Masterpiece Cakeshop Loses Appeal Over Gender Transition Cake

Jack Phillip, the Colorado baker who brought the challenge in Masterpiece Cakeshop, Ltd. v. Colorado Civil Rights Commission has again lost an appeal in Colorado state court. After the Supreme Court effectively punted on the issue of his free speech and free exercise challenges to the Colorado Anti-Discrimination Act (“CADA”), which protects against the denial of service in a place of public accommodation based on one’s identity. After the 2018 decision, Phillip faced additional demands including the creation of a gender transitioning cake. The Colorado Court of Appeals ruled on Thursday that the refusal to make the cake requested by Autumn Scardina did not constitute free speech.

I have a forthcoming law review article on free speech protections for the speech involved in this and similar cases around the country: “The Unfinished Masterpiece: Speech Compulsion and the Evolving Jurisprudence over Religious Speech” (forthcoming 2023).

Many years ago, I wrote an academic piece on how anti-discrimination laws would inevitably collide with free-speech and free-exercise rights. Those conflicts continued to mount across the country. In 2018, the court was thought to be ready to clarify the applicable standards in the case of a religious cake shop owner who refused to make cakes for same-sex couples. The court ultimately punted in Masterpiece Cakeshop, leaving uncertainty over the constitutional limitations on cities and states under anti-discrimination law.

Smith’s case has long been a focus for some of us. I have written in favor of taking a free-speech approach to these cases rather than treating them as conflicts under the Constitution’s religion clauses. For that reason, one aspect of this grant of review was immediately notable. The court agreed to consider only one question: “Whether applying a public-accommodation law to compel an artist to speak or stay silent violates the Free Speech Clause of the First Amendment.”

For Phillips, he has spent over a decade in state and federal courts. In the latest decision, the appellate court found that the creation of the cake can be “inherently expressive and therefore entitled to First Amendment protection.” However, the court still denied free speech protections by dismissing the notion that this particular cake was expressive:

“We conclude that creating a pink cake with blue frosting is not inherently expressive and any message or symbolism it provides to 39 an observer would not be attributed to the baker. Thus, CADA does not compel Masterpiece and Phillips to speak through the creation and sale of such a cake to Scardina.”

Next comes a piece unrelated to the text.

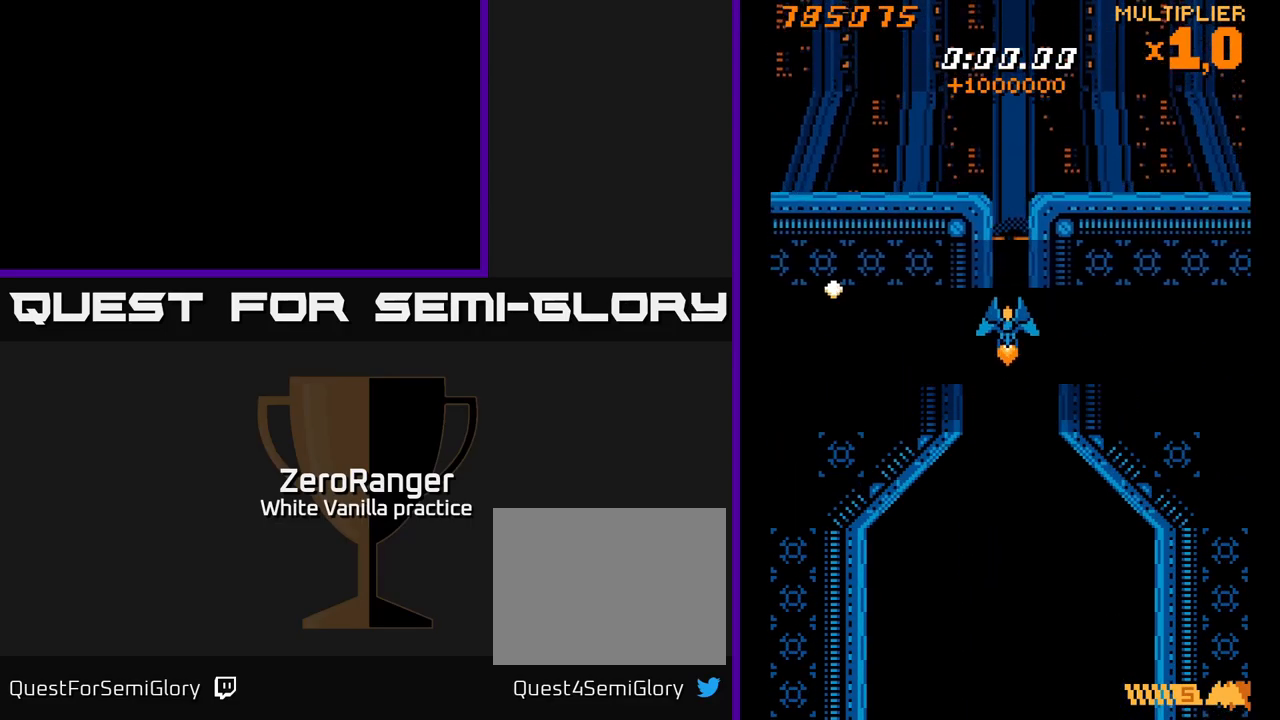
{"buttons": [], "right_stick": "center", "events": [[117, "DPAD_DOWN", "up"]]}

The court used the same rationale of the cakes design to deny Phillips religious claims:

“We also reject Masterpiece and Phillips’ argument that the statute punishes them for exercising their religious beliefs because CADA is “applie[d] through the Commission’s purported use of an ‘offensiveness rule.’” For the reasons previously articulated, even if we were to assume such a standard exists, the trial court’s ruling in this case was not predicated on the perceived “offensiveness” of the message, but rather on the fact that the pink and blue cake expressed no message, whether secular or religious.”

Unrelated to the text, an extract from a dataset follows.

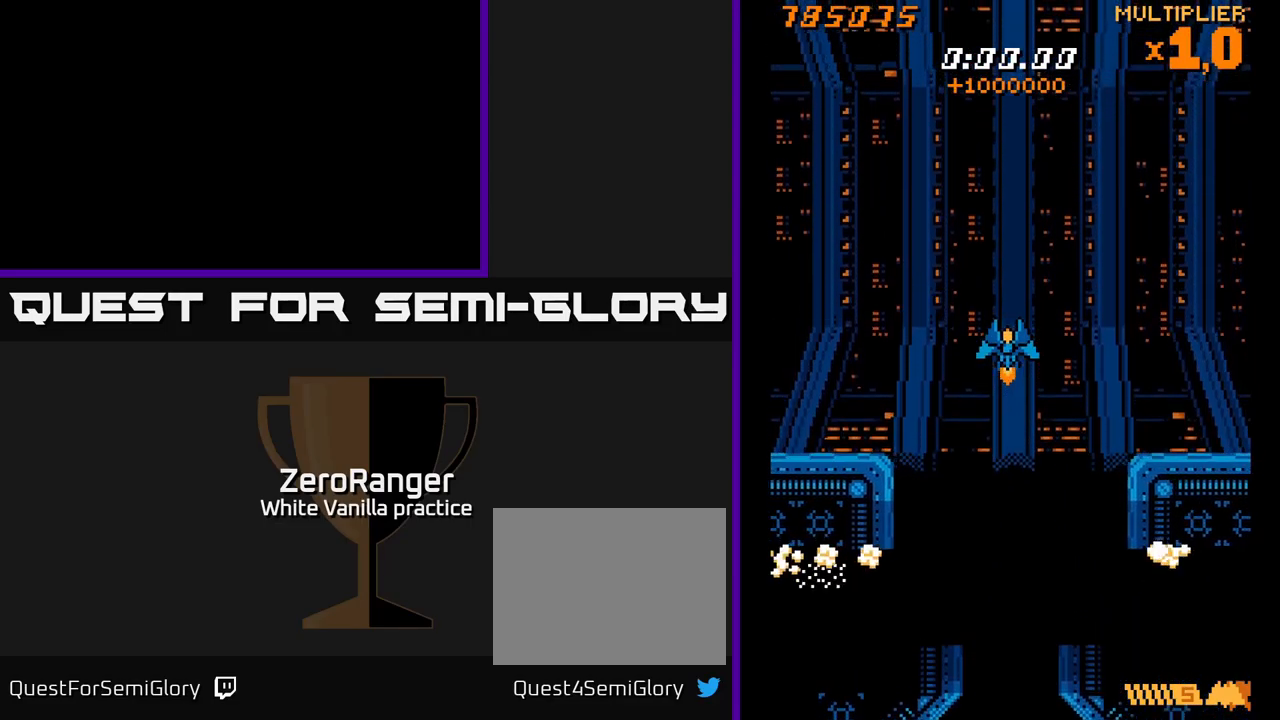
{"buttons": [], "right_stick": "center", "events": []}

Fortunately, 303 Creative has the makings of a major free speech victory.  The case involves a challenge of a web designer who was not only told that she must prepare websites for same-sex marriages despite her religious objections but that she cannot post a statement on her own website on her views of same-sex marriage. For free speech advocates, it is a nightmarish combination of compelled speech and censored speech.

With this denial of his constitutional rights, Phillips moves closer to a new appeal to the Supreme Court, which left him to years of additional litigation by effectively punting his case in 2018.